Oh poor dear. The shot goes right to her sweet little knee cap making her fall forward in the midst of an attempt to run away. As she falls a frightened squeak emits from her small green mouth, and she cries from both the pain and the danger. "I ... I don't know," her teary eyes look at the Genosian leg before back up at Siha, "S-she left not too long ago. In a rush. She was with that one other woman who works for her and attends to her needs. Teel ... I think? And-and-and a Devaronian! I don't know who he was though ..." The sweet maid, buries her face into the soft expensive carpet and weeps, "Please don't kill me!"
There is no empathy of the sort on Myra's face as she steps over with those large handguns and pokes one over Siha's shoulder and shoots at the maid some more, missing the first two shots, and if the impish gleam in her eyes is any indication, that might actually have been on purpose just to watch her squirm a little before the third sinks into her face with an impact that blows a small crater in the front of the sweet maid's head. "...you wore gloves, of course, didn't you?" the woman in the jumpsuit asks nonchalantly as she slides her pistols back away, the roomy garment now making total sense. "Now let's finish up and toodle-pip on out of here, shall we?"

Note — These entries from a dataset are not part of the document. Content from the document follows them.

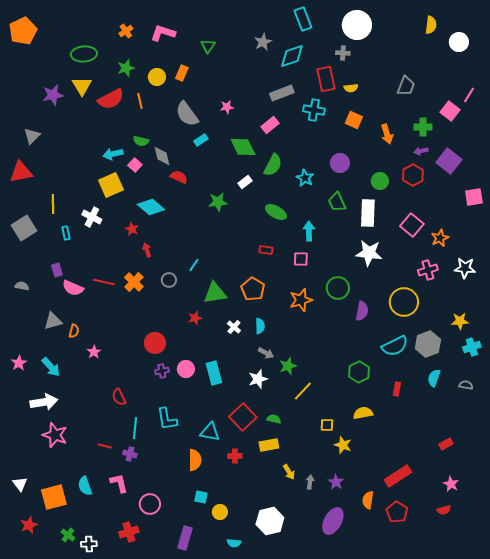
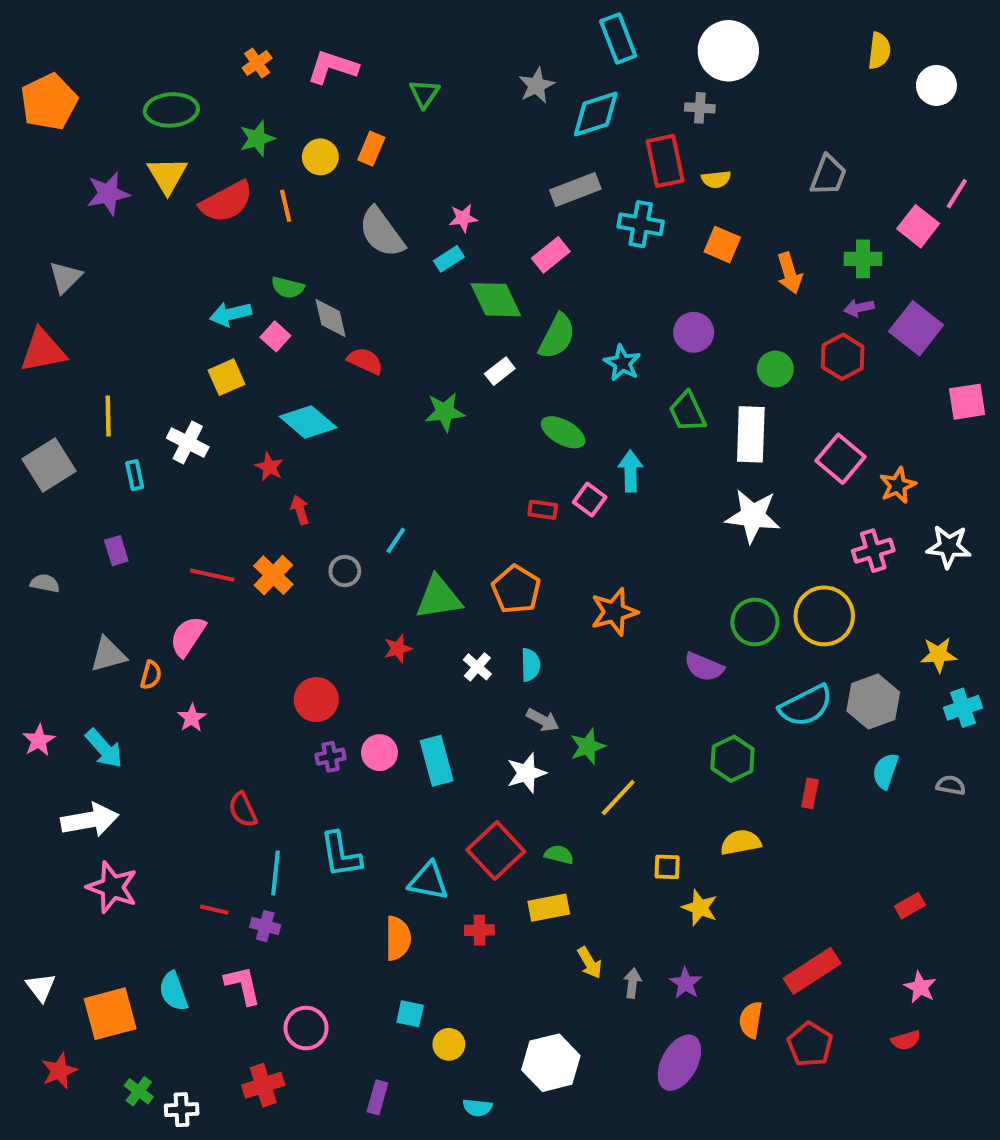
orange pentagon: (23, 31) -> (49, 102), moved
cyan rectangle: (201, 140) -> (449, 259), moved
yellow square: (111, 185) -> (226, 377), size x0.7
pink square: (301, 259) -> (590, 500), moved, turned 35
pink semicircle: (73, 288) -> (188, 636), moved, turned 100
green circle: (338, 288) -> (755, 622), moved
purple semicircle: (362, 311) -> (704, 667), moved, turned 102
purple rectangle: (185, 538) -> (377, 1097), size x0.7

And she ded. SHE DED. "Why would I wear gloves when we're gonna burn the place down." Leaning up off the Rodians' leg Siha will briefly gaze upon the poor thing, "And really, if they find my prints it'll only encourage them to come after me and I welcome it." Wiping her hand off on the hem of the cleaners smart cleaning skirt Siha is soon pushing up, walking to her cart as hands continue to wipe down on the front of her coveralls. Crouching down she'll pry out from beneath the fabric covered thing a flamie-thinger, you know, like a flame gun or like a real fancy plasma lighter. And she'll begin to go around lighting things on fire, setting her sights on the bed first, "Grab the notebook, the uniform, and don't lose your datapad, we can still glean more data-" FWOOOSH. FWOOSH. FWOOOSH. Illuminated by the flames which erupt Siha works methodically, apparently not new at this, "Toodle-pippin' away, girl ..." FWOOSH.
The maid squeaks and shrinks into herself on the floor with every missed shot Myra takes. That is until the third one completely destroys that cute little face as if it never existed, and she is silent forever.
The fire in the study has already grown to a severity difficult to manage, and very soon the rest of the penthouse ignites in similar fashion as the pair light their way out of the apartment. Flames lick all around them and the rooms start to fill with the kind of thick black smoke that only rich people stuff can produce. It's too bougie to breath in! And since you DON'T take the elevator in the event of an emergency, a set of fire exit stairs do just the trick. So down Siha and Myra go, carrying plans of the life Cal and Sena could have had together. Plans they had wanted so badly to carry out until the Gods laughed in their faces.